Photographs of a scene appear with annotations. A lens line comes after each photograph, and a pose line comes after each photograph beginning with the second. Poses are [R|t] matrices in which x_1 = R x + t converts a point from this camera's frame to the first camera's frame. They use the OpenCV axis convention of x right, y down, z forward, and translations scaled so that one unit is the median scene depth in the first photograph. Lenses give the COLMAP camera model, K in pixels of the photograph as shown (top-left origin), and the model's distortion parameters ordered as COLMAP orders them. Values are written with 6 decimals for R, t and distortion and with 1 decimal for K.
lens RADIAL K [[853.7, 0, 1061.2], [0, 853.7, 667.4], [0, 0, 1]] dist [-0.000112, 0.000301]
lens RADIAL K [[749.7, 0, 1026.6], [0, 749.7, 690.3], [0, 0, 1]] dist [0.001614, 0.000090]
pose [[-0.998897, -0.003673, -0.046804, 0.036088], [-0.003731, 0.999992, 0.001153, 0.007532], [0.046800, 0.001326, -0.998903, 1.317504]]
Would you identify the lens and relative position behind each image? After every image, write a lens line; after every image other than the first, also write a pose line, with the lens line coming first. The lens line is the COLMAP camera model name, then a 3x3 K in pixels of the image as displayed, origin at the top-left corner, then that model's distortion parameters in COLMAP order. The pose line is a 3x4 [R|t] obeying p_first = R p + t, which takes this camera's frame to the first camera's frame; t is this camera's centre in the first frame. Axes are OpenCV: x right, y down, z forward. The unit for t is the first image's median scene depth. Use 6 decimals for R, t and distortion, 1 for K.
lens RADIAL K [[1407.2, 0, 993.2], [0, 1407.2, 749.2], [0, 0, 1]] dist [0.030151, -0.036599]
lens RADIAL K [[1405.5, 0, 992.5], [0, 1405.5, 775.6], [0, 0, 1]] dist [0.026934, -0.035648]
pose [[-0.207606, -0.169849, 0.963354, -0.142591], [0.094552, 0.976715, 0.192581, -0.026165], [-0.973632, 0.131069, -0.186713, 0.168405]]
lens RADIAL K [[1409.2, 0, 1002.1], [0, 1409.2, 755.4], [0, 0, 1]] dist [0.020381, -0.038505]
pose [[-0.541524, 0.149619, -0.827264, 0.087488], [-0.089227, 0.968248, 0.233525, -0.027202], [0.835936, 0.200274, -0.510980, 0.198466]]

What you have to do: Reproduce every line of the items above verbatim, without altering a single character.

Task answer:
Photographs of a scene appear with annotations. A lens line comes after each photograph, and a pose line comes after each photograph beginning with the second. Poses are [R|t] matrices in which x_1 = R x + t converts a point from this camera's frame to the first camera's frame. They use the OpenCV axis convention of x right, y down, z forward, and translations scaled so that one unit is the median scene depth in the first photograph. Lenses give the COLMAP camera model, K in pixels of the photograph as shown (top-left origin), and the model's distortion parameters ordered as COLMAP orders them. Values are written with 6 decimals for R, t and distortion and with 1 decimal for K.
lens RADIAL K [[853.7, 0, 1061.2], [0, 853.7, 667.4], [0, 0, 1]] dist [-0.000112, 0.000301]
lens RADIAL K [[749.7, 0, 1026.6], [0, 749.7, 690.3], [0, 0, 1]] dist [0.001614, 0.000090]
pose [[-0.998897, -0.003673, -0.046804, 0.036088], [-0.003731, 0.999992, 0.001153, 0.007532], [0.046800, 0.001326, -0.998903, 1.317504]]
Would you identify the lens and relative position behind each image? After every image, write a lens line; after every image other than the first, also write a pose line, with the lens line coming first. The lens line is the COLMAP camera model name, then a 3x3 K in pixels of the image as displayed, origin at the top-left corner, then that model's distortion parameters in COLMAP order. The pose line is a 3x4 [R|t] obeying p_first = R p + t, which takes this camera's frame to the first camera's frame; t is this camera's centre in the first frame. Axes are OpenCV: x right, y down, z forward. The unit for t is the first image's median scene depth. Use 6 decimals for R, t and distortion, 1 for K.
lens RADIAL K [[1407.2, 0, 993.2], [0, 1407.2, 749.2], [0, 0, 1]] dist [0.030151, -0.036599]
lens RADIAL K [[1405.5, 0, 992.5], [0, 1405.5, 775.6], [0, 0, 1]] dist [0.026934, -0.035648]
pose [[-0.207606, -0.169849, 0.963354, -0.142591], [0.094552, 0.976715, 0.192581, -0.026165], [-0.973632, 0.131069, -0.186713, 0.168405]]
lens RADIAL K [[1409.2, 0, 1002.1], [0, 1409.2, 755.4], [0, 0, 1]] dist [0.020381, -0.038505]
pose [[-0.541524, 0.149619, -0.827264, 0.087488], [-0.089227, 0.968248, 0.233525, -0.027202], [0.835936, 0.200274, -0.510980, 0.198466]]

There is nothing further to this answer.